Keep to one stretch of the data below, the lines from the one with "nose: (209, 329)" up to and including the one with "left front paw: (709, 424)", and return that stretch exactly.

______

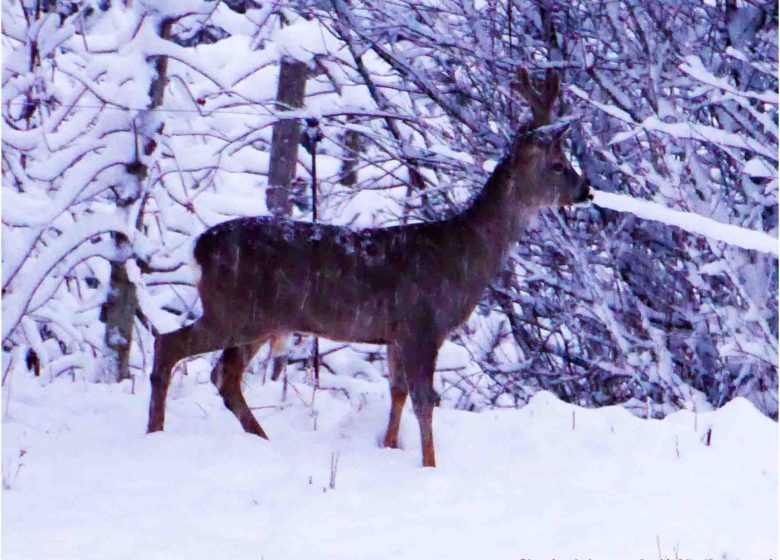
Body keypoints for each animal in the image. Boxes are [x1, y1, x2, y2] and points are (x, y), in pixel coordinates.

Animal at [146, 66, 588, 468]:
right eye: (558, 164)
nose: (586, 189)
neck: (464, 253)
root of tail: (200, 247)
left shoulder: (394, 334)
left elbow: (398, 393)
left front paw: (390, 448)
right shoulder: (423, 324)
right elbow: (424, 401)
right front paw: (430, 466)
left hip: (257, 319)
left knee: (224, 376)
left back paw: (259, 439)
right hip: (236, 311)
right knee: (170, 346)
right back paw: (156, 431)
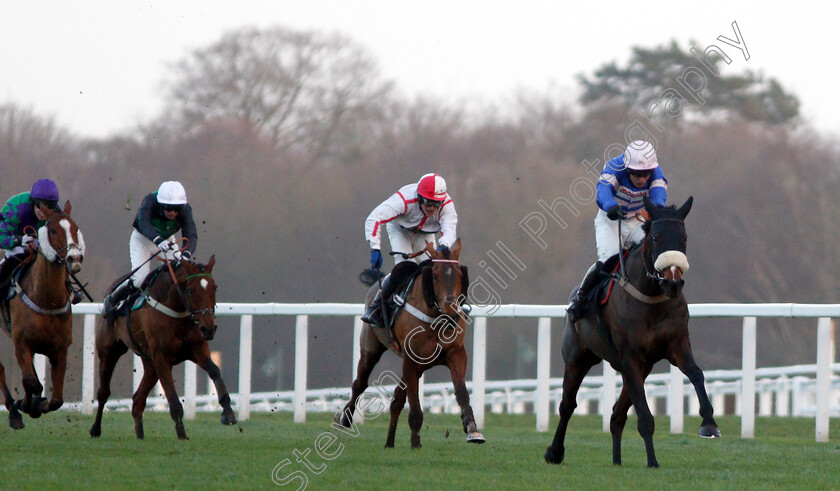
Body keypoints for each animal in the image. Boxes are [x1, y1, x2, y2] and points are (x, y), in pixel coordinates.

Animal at [0, 202, 84, 428]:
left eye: (75, 228)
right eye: (53, 230)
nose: (74, 258)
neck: (47, 298)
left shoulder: (60, 348)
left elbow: (56, 400)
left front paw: (40, 404)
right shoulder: (22, 343)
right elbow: (31, 382)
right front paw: (26, 404)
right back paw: (14, 412)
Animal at [88, 256, 236, 440]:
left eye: (214, 288)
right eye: (190, 290)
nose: (209, 329)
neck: (176, 311)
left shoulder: (198, 350)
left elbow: (215, 371)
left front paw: (228, 413)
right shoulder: (162, 358)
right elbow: (173, 399)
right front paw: (182, 435)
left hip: (149, 364)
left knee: (137, 400)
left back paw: (140, 435)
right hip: (109, 352)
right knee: (103, 392)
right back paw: (95, 428)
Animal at [336, 239, 486, 450]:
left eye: (459, 274)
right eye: (435, 274)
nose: (451, 312)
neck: (436, 318)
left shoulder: (455, 353)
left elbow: (462, 392)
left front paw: (473, 429)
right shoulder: (410, 359)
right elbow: (414, 403)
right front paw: (415, 441)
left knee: (397, 399)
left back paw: (389, 442)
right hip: (370, 348)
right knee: (360, 383)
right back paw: (346, 418)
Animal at [544, 198, 720, 470]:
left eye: (684, 238)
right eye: (656, 237)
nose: (673, 282)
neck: (651, 297)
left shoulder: (676, 346)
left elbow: (696, 374)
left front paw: (709, 424)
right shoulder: (630, 358)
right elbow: (645, 416)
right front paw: (653, 461)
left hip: (642, 367)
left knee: (616, 414)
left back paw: (616, 460)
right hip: (577, 358)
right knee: (567, 405)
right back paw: (555, 452)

______

Reply to the task –
nose: (209, 329)
neck: (176, 311)
left shoulder: (198, 350)
left elbow: (215, 371)
left front paw: (228, 413)
right shoulder: (162, 358)
right elbow: (173, 399)
right front paw: (182, 435)
left hip: (149, 364)
left knee: (137, 400)
left back paw: (140, 435)
right hip: (109, 352)
right knee: (103, 392)
right back paw: (95, 428)
Animal at [336, 239, 486, 450]:
left eye: (459, 274)
right eye: (435, 274)
nose: (451, 312)
neck: (436, 318)
left shoulder: (455, 353)
left elbow: (462, 392)
left front paw: (473, 429)
right shoulder: (410, 359)
right elbow: (414, 403)
right front paw: (415, 441)
left knee: (397, 399)
left back paw: (389, 442)
right hip: (370, 348)
right knee: (360, 383)
right back paw: (346, 418)
Animal at [544, 198, 720, 470]:
left eye: (684, 238)
right eye: (656, 237)
nose: (673, 282)
neck: (651, 297)
left shoulder: (676, 346)
left elbow: (696, 374)
left front paw: (709, 424)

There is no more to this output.